Hope this helped. If not, more than happy to look at more details.
Jeff
_________________
Jeff Jones
Systems Eng.
PGP Corp.
--------------------------------------------------------------------------------
dalepres
Joined: 04 Sep 2005
Posts: 32
Posted: Thu Nov 03, 2005 10:08 pm Post subject:
Now I am really shaking my head in amazement. So, PGP 9.0 is not certified for Windows XP? And you offer that as an excuse for it not working? And if you read the entire thread, you'll see where I said that the PGP add-in was not listed in my Outlook add-ins... Oh, wait... you'll have to look in other parts of the bulletin board where the thread started before my posts were tucked away in the area reserved for those who say negative things about PGP.
By the way, for those who still ARE in PGP support, any word on a fix for the fact that Shred doesn't work on hidden files?
I haven't had time to start a new, and possibly related, thread about the fact that the option to automatically shred when emptying the Windows recycle bin has the same problem intermittently. If there are folders in the recycle bin that have hidden files within them, they cannot be emptied from the recycle bin. They have to be restored to the desktop and wiped there.
But, in the eyes of PGP, all of these in depth features and issues are supposed to be identified within the first 30 days?
I am curious. How many man-days (or is that person-days) of testing did PGP run on the product before releasing it and they did not identify all of these problems? Yet, because PGP's paying customers did not identify the problems within 30 days they are not eligible for a refund.
Since most users should never have to put in more than an hour a day struggling with their encryption process, and you expect us to identify all of the problems within 30 days, I must assume that the total man-hours of product testing at PGP Corporation must have been less than 30 hours... Certainly you wouldn't expect us to find the bugs in less time than you spent trying to find them, would you?
--------------------------------------------------------------------------------
dalepres
Joined: 04 Sep 2005
Posts: 32
Posted: Thu Nov 03, 2005 10:14 pm Post subject:
And, Jeff, I bet you get a nasty internal email from Robert. Something about letting sleeping dogs lie...
--------------------------------------------------------------------------------
EarleLowe
Joined: 01 Jun 2005
Posts: 169
Posted: Thu Nov 03, 2005 11:07 pm Post subject:
It shreds hidden files just fine for me. It does not shred system files by design to prevent the user from shredding something critical to the system.
_________________
Earle Lowe
Dev Manager: Client Products
PGP Corporation
--------------------------------------------------------------------------------
dalepres
Joined: 04 Sep 2005
Posts: 32
Posted: Fri Nov 04, 2005 7:04 am Post subject:
Where in the documentation is it mentioned that PGP does not shred system files by design?
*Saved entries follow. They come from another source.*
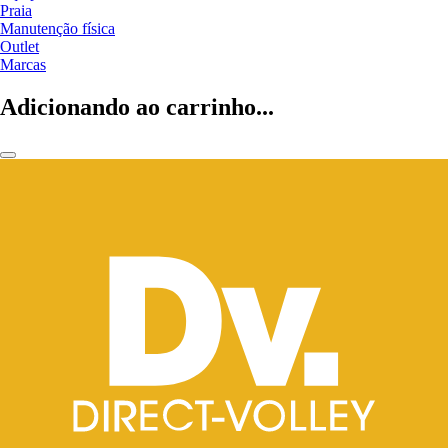
Praia
Manutenção física
Outlet
Marcas
Adicionando ao carrinho...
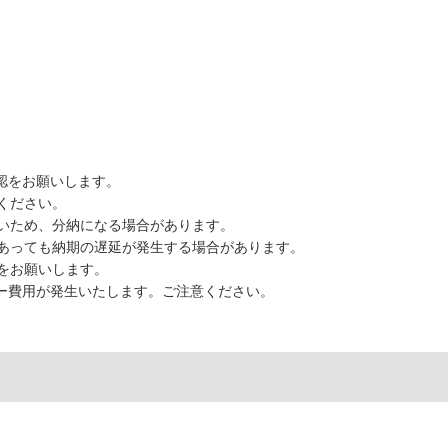
認をお願いします。
ください。
いため、分納になる場合があります。
あっても納期の遅延が発生する場合があります。
をお願いします。
ター費用が発生いたします。ご注意ください。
When it refuses to shred those files, where is the indication to the user that the files cannot be shredded because they are system files?
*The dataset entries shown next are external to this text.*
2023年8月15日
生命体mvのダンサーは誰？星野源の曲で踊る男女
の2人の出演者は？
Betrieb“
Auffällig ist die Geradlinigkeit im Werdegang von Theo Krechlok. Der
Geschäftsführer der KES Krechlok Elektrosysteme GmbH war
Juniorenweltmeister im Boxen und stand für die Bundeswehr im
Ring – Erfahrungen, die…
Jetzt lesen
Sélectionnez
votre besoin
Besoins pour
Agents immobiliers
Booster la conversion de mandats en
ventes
And, since Windows will (and should) allow me to delete system files, why would PGP decide that I shouldn't? Now, I need PGP's approval to shred files? Does this screening process involve socio-political analysis as well?
Even the hidden folder.ini files or thumbs.db files in folders that might otherwise be deleted have the hidden and system attributes set. These are not critical system files, they are common files in folders that are commonly deleted.
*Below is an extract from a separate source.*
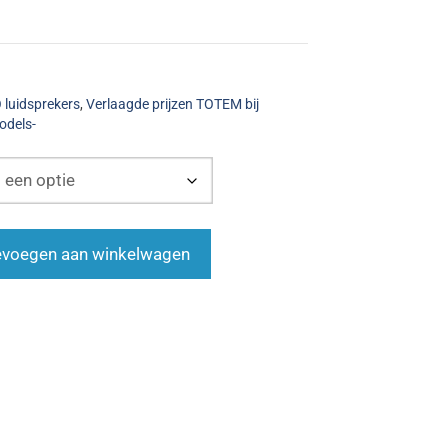
luidsprekers
,
Verlaagde prijzen TOTEM bij
odels-
voegen aan winkelwagen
What good is a program that pretends to shred confidential files if it leaves thumbnail images of those files stored in the thumbs.db?
So not only are the encryption and signing processes content-sensitive, but now it turns out that the shredding process is content-sensitive as well.
That is just the kind of "blow off the customer" reply I've learned to expect from PGP: "Works for me". Well, there you have it. It works for you so paying customers are just out of luck if it doesn't work for them.
You know, all problems are management problems. It is no wonder PGP support is so bad.